> **Textabschnitt**
In muslimischen Regionen stimmten die Geistlichen Massenbeisetzungen zu. In vielen Dörfern Sri Lankas beeilten sich die Bewohner, ihre Toten den Regeln des Islams gemäß binnen 24 Stunden zu bestatten, noch bevor die offizielle Zählung begann. "Ich bin sicher, dass es tausende Varianten dieses Szenarios gibt", meinte der Indien-Direktor der internationalen Hilfsorganisation CARE, Steve Hollingworth. "Die Leute hier stehen vor einer chaotischen Situation, sie müssen mit vielen Mängeln fertig werden."

> **Datenauszug**

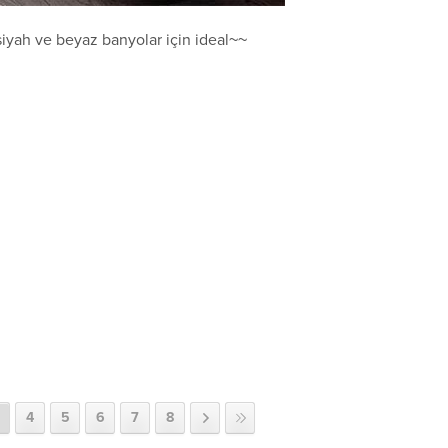
siyah ve beyaz banyolar için ideal~~
4
5
6
7
8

> **Arbeitsauftrag 1**
Führen Sie alle Eigennamen von Ländern, Organisationen und Personen auf, die im Textabschnitt vorkommen.
> **Arbeitsauftrag 2**
Innerhalb welcher Frist bestatteten laut Textabschnitt die Bewohner vieler Dörfer Sri Lankas ihre Toten?

> **Antwortfeld 1**
Sri Lanka, Indien, CARE, Steve Hollingworth

> **Antwortfeld 2**
Binnen 24 Stunden.